Studi relung ekologi yang dimaksud berupa penelitian tentang jenis makanannya suatu spesies, di mana tempat hidupnya, bagaimana perilakunya, bagaimana kondisi fisik kimia perairan persyaratan hidupnya, dan apakah spesies itu merupakan hewan nokturnal (beraktivitas di malam hari) atau diurnal (siang hari).

Setijanto menyarankan tidak boleh melepaskan ikan Arapaima ke perairan umum. “Menurut saya ini sangat berbahaya karena kita juga belum tahu apakah ikan ini ada predatornya yang akan mengkontrol populasinya,” jelasnya.

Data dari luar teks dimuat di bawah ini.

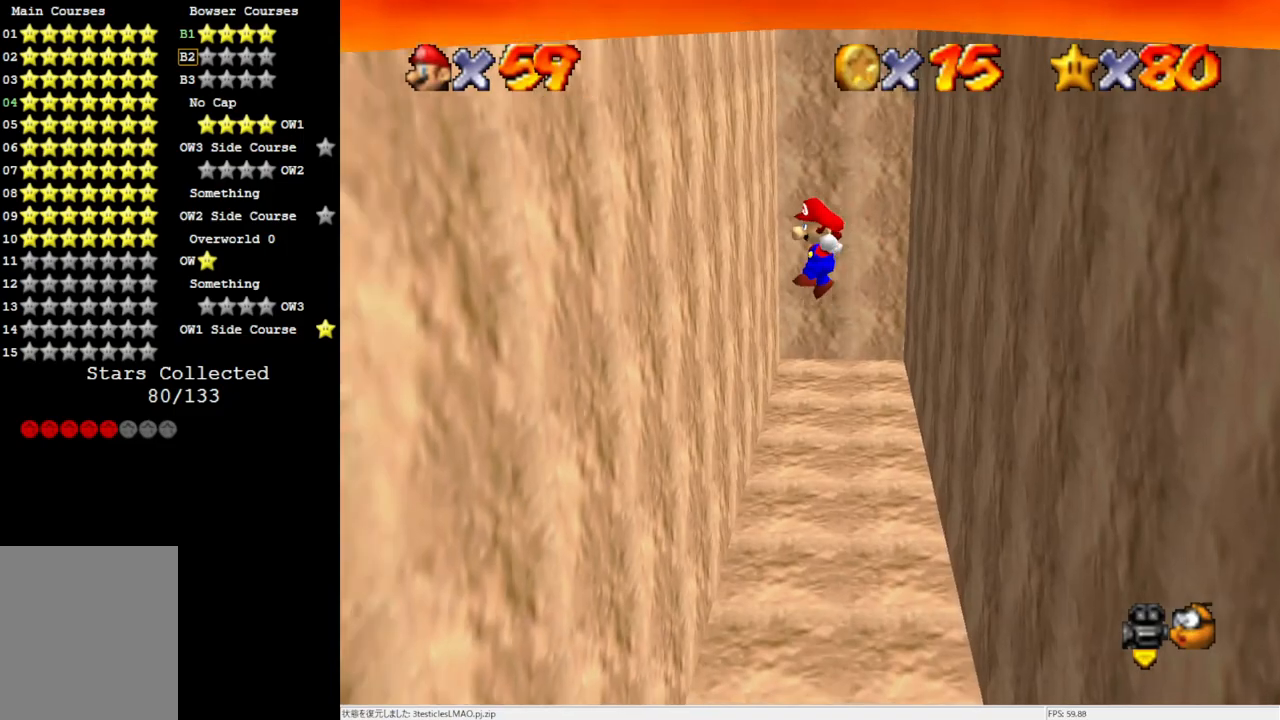
{"buttons": ["A"], "left_stick": "down", "events": [[367, "A", "down"]]}
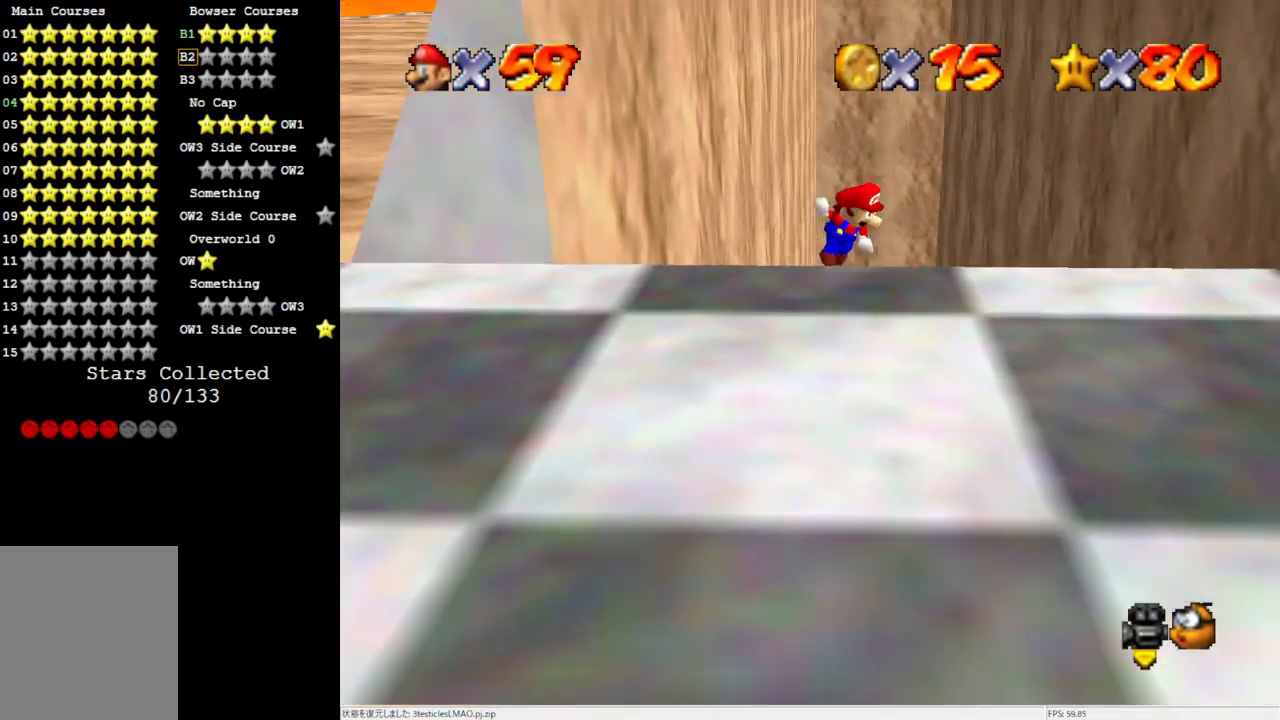
{"buttons": [], "left_stick": "down", "events": [[67, "A", "up"]]}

Setijanto tidak mempermasalahkan ikan Arapaima yang dipelihara di akuarium. “Kalau dijaga di akuarium tidak masalah, asal jangan seperti kasus ikan louhan dan ikan sapu-sapu yang masuk ke perairan umum. Ketika orang bosan memeliharanya, lalu dibuang ke perairan umum, sehingga sekarang berkembang di perairan umum dan mendesak populasi ikan endemik,” tambahnya.

 

Ikan Arapaima gigas. Foto : Rhett Butler

 

Melanggar UU

Kementerian Kelautan dan Perikanan (KKP) mengecam aksi pelepasan ikan asing Arapaima sp. yang dilakukan di perairan Sungai Brantas, Mojokerto, Jawa Timur oleh seseorang yang tidak diketahui namanya. Aksi tersebut terekam dalam video dan rekamannya beredar luas di sosial media sejak 25 Juni lalu.

Kepala Pusat Karantina Ikan KKP Riza Priyatna di Jakarta, pada Rabu (27/6/2018) mengatakan, berdasarkan Undang-Undang No.31/2004 tentang Perikanan Pasal 12 ayat (1), disebutkan bahwa setiap orang dilarang melakukan perbuatan yang mengakibatkan pencemaran dan atau kerusakan sumber daya ikan dan atau lingkungannya di wilayah pengelolaan perikanan Republik Indonesia.

Kemudian, Riza menyebutkan, dalam UU yang sama dalam Pasal 12, ayat (2), disebutkan bahwa setiap orang dilarang membudidayakan ikan yang dapat membahayakan sumber daya ikan, lingkungan sumber daya ikan, dan atau kesehatan manusia di WPP RI.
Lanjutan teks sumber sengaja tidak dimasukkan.